# nest box cards



## kingsley hannah (Jan 9, 2008)

has any one got a design of a good nextbox breading card they could share?
i am looking for perhaps a excell one
should you have a card for each box or just a sheet with a row or 2 for each box # please share your ideas systems


----------



## TAWhatley (Mar 6, 2001)

Bumping up.

Terry


----------



## kingsley hannah (Jan 9, 2008)

thanks  bump bump 
really would like opinions on this


----------



## Ed Mc (Apr 15, 2009)

I use both a list and a Hatch Card.
The list is made on Excel when I receive the bands. I list all the bands (simple formula, fisrt# + 1). The headings are Band#, Pair#, Cock, Hen, Date Banded and Color. The individual lines are filled out when the babies are banded, this way all bands are accounted for.
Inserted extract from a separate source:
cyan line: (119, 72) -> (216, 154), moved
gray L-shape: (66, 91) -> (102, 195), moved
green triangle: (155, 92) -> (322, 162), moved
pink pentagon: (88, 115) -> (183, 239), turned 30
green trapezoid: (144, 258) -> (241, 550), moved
For the Hatch card I use Office Depot Business Cards, same as Avery 8376 and MS Word. The Card has mostly single line entrys of Pair#, Cock, Hen,
1st Egg, Due to Hatch (same line) , Foster Pair and then two lines of Band# and Color. I attached Binder Clips to all individual cages and nest boxes. The Hatch Card is started when the first egg is laid and follows that clutch from individual cage to nest box of foster pair. When the babies are taken from the breeder loft the card is taken to house and the information entered into the computer. I don't always use fosters but when I do this system makes it easy to keep track of the eggs.
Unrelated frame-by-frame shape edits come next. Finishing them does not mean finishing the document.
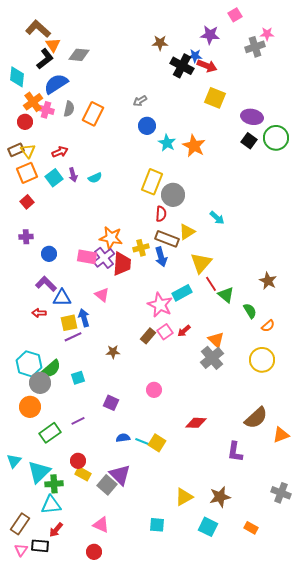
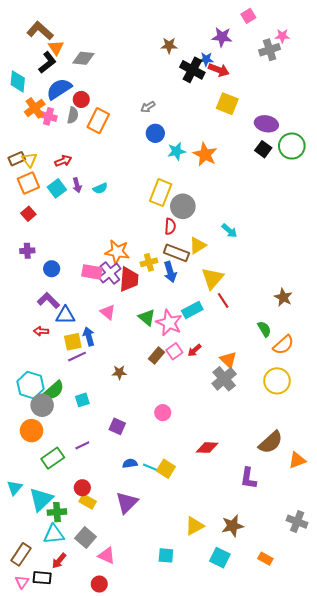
red circle: (25, 122) -> (81, 99), moved
cyan star: (167, 143) -> (176, 151), turned 30
green triangle: (226, 295) -> (147, 317), moved
orange semicircle: (268, 326) -> (283, 345), size x1.5
purple triangle: (120, 475) -> (127, 503), turned 30
gray square: (107, 485) -> (85, 537), moved

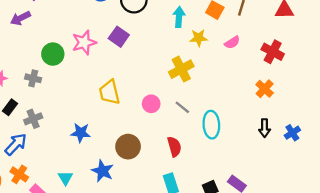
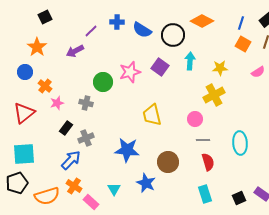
cyan arrow: (179, 17) -> (190, 61), moved
yellow star: (199, 38) -> (220, 68), moved
pink circle: (151, 104) -> (195, 119), moved
gray line: (182, 107) -> (203, 140), moved, turned -40
blue star: (81, 133) -> (127, 150), size x1.4

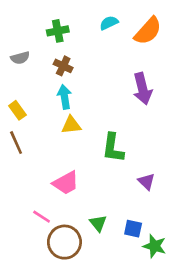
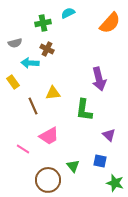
cyan semicircle: (109, 23) -> (68, 13), moved
purple arrow: (142, 89) -> (99, 79), moved
cyan arrow: (64, 97) -> (30, 63), moved, turned -78
brown line: (16, 143) -> (33, 106), moved
pink line: (42, 217) -> (23, 149), moved
blue square: (133, 229) -> (100, 161), moved

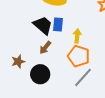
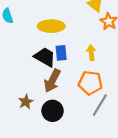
yellow arrow: (77, 36) -> (91, 53), moved
brown arrow: (45, 48) -> (52, 81), size x1.5

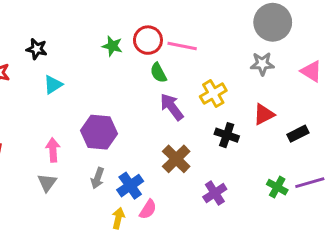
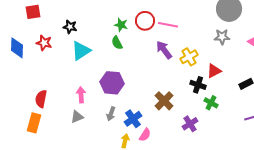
green semicircle: (158, 73) -> (117, 43), moved
cyan triangle: (53, 85) -> (81, 51), size x1.5
purple arrow: (172, 107) -> (164, 50), moved
red triangle: (264, 114) -> (214, 71), moved
gray triangle: (47, 183) -> (77, 117), turned 32
green cross: (277, 187) -> (211, 103), moved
The are all kinds of systems, this is just what works for me.
Hope the information is helpful.
Ed


----------



## learning (May 19, 2006)

I have the Hawkeye Loft Management software and they have nest cards that are part of the program. They have worked well for me. I have them posted in the hallway outside the breeding section and keep up with dates layed and hatched as well as the band numbers once those go on.

Dan


----------



## Lovebirds (Sep 6, 2002)

I keep records all over the place...........LOL
First of all, I have one of those wipe off boards in the loft. Every breeding season, I draw my lines and columns and list every pair of breeders, the pen or nest box they are in......when they are mated, when they lay the first egg, the supposed hatch date, the ACTUAL hatch date and how many days old they are is changed on a daily basis. I also mark a small B beside their name/numbers the day I band the babies. The next day, I check all the babies that have a B and if the band stayed on, I put a circle around the B. That way, I can look at my board and know instantly that I have or have not banded the babies. 
I also keep a list that is in Excel, of all my band numbers. The day I band the babies, I write in the parents of those youngsters and when I move the babies to the YB loft, I fill in the color of the babies. This list stays in the loft until I'm through breeding. Then I bring it inside, fill in all the info in the computer and always have a file for the youngsters for that year. 
In addition to those two things, I also use Hawkeye and put all the information in as I band the babies.
Sounds like a lot of work I guess, but it's not really and you really should have all of you breeding information in more than one place. If your computer crashes or Hawkeye blows up or whatever, you're screwed......BIG TIME.


----------



## hillfamilyloft (Jun 22, 2005)

KIng here is an example of what I use. I also use Hawkeye, but I like a simpler spreadsheet down in excel that I can look at and know exactly where I stand and what will happen the next day. 
Randy


----------



## hillfamilyloft (Jun 22, 2005)

I do also have a box number/pair number column that was cutt off. This tells me where the eggs and babies are if they are fostered out. I have four compartments marked A,B,C,D and boxes 1,2,3,...... This tells me where the eggs are. I will sometimes use a code A1/C4 to tell me the pair is A1 and the Egss are fostered by C4. This method works great if I am in a hurry and don't want to mess with Hawkeye. This way I do not have to print reports. I expand it to the right with race data, where the birds are etc. From here I transfer things to Hawkeye. 

Randy


----------